Я очень разозлился, но не ощутил в нем ни ответного гнева, ни каких-либо сожалений.
— Не скажете ли, почему вы именно так поступили?
Он помолчал, потом решился:
— Хорошо.
И снова замолчал. Пока длилось это молчание, я уж было решил, что вновь совершил ошибку: мне, не слишком умному и, в общем-то, беззащитному чужаку, не следовало бы требовать у премьер-министра инопланетного государства объяснить свое поведение, тем более что я, чужак, недостаточно хорошо понимаю — и, возможно, никогда не пойму! — что лежит в основе здешней государственной власти и деятельности современного кархайдского правительства.
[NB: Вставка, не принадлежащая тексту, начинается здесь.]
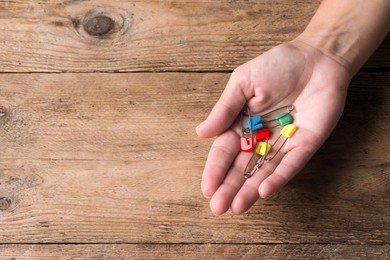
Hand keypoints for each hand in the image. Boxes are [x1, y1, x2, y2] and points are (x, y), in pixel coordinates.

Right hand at [196, 39, 352, 214]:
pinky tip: (264, 190)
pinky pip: (290, 164)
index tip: (207, 189)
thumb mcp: (243, 82)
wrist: (317, 57)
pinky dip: (278, 177)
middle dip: (230, 188)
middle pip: (242, 167)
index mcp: (241, 123)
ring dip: (250, 190)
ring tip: (237, 207)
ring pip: (264, 171)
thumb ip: (224, 109)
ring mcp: (282, 143)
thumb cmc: (277, 65)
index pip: (224, 151)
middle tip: (218, 208)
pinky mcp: (305, 144)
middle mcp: (260, 138)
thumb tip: (201, 133)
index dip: (215, 170)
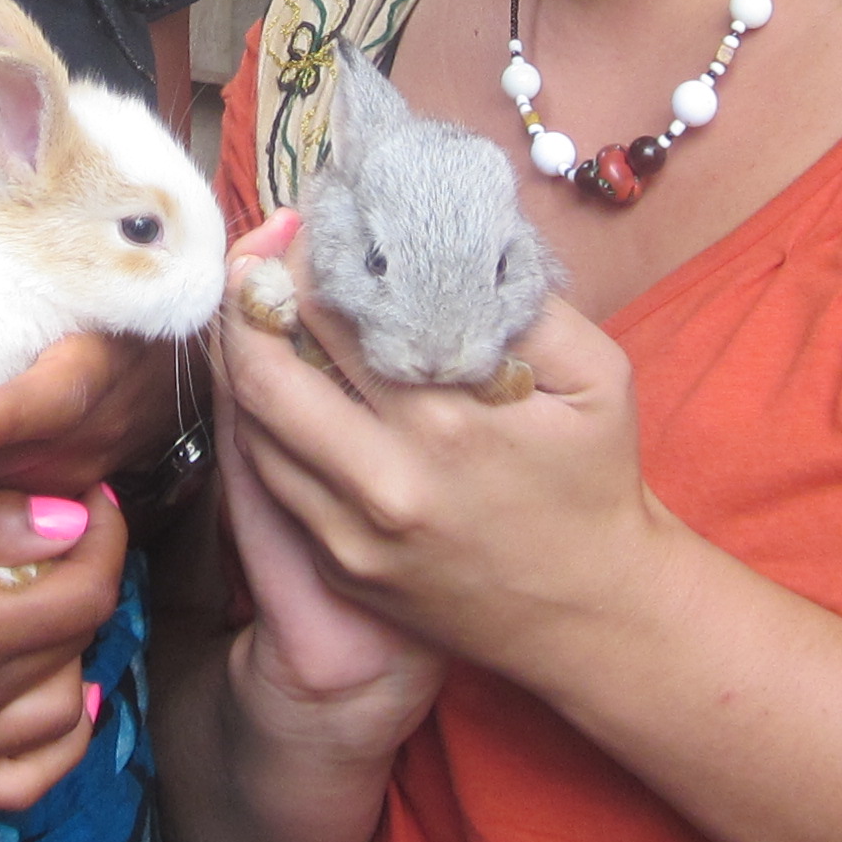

Без всякого сомнения, многое связано с понятием шифгретор — совершенно непереводимое слово, обозначающее одновременно престиж, авторитет, общественное лицо человека и благородное происхождение, — всеобъемлюще важный фактор социальной значимости как в Кархайде, так и во всех прочих государствах планеты Гетен. Если это так, то я никогда до конца не пойму поведения Эстравена.
— Вы слышали, что сказал мне король сегодня во время праздника?
— Нет.
Эстравен наклонился и вынул прямо из горячей золы в камине кувшин с пивом. Потом молча налил мне полную кружку. Пришлось пояснить:
— Насколько я мог слышать, король не разговаривал сегодня с вами во время праздника.
— Мне тоже так показалось, — согласился он. До меня наконец дошло, что это всего лишь очередной намек. Послав к чертям эту идиотскую, типично женскую манеру вечно говорить намеками и загадками, я спросил напрямик:
— Вы что же, лорд Эстравен, хотите сказать, что больше не пользуетесь благосклонностью короля?
Я полагал, что уж теперь-то он непременно рассердится, однако он ничем этого не проявил, кроме осторожного упрека:
— Я ничего не хочу сказать вам, господин Аи.
— О Господи, лучше бы вы все-таки хотели!
Он посмотрел на меня с любопытством:
— Ну хорошо. Тогда скажем так: при дворе есть несколько человек, которые, как вы выражаетесь, пользуются благосклонностью короля, но отнюдь не благосклонно относятся ни к вашему присутствию здесь, ни к вашей миссии.
А-а, значит, ты спешишь поскорее присоединиться к ним и продаешь меня, чтобы спасти собственную шкуру, подумал я, но говорить об этом, разумеется, было нельзя. Эстравен был настоящим придворным, хитрым и умным политиком, а я — просто доверчивым дураком. Даже в двуполом обществе политик слишком часто не является по-настоящему цельной личностью. Пригласив меня на обед, Эстравен рассчитывал, что я так же легко приму его предательство, как он его совершил. Очевидно, спасти собственное лицо было для него куда важнее, чем остаться честным. А потому я заставил себя выговорить:
— Мне очень жаль, что ваше доброе отношение ко мне послужило причиной стольких неприятностей.
О черт побери! Я даже ощутил слабое чувство морального превосходства, правда мимолетное: слишком он был непредсказуем.
Он отодвинулся назад, так что блики огня освещали лишь его колени и точеные, маленькие, но сильные руки, державшие серебряную кружку, лицо же оставалось в тени — темнокожее лицо, да еще как бы нарочно затененное пышными, растущими низко надо лбом волосами и густыми бровями; глаза прятались в пушистых густых ресницах, и все вместе это было окутано особой дымкой утонченной обходительности. Может ли человек прочитать чувства, написанные на морде кошки? тюленя? выдры? Некоторые жители планеты Гетен, подумал я, похожи именно на этих животных: у них такие же глубокие, бездонные и одновременно яркие глаза, которые не меняют выражения, о чем бы ты с этими людьми ни говорил.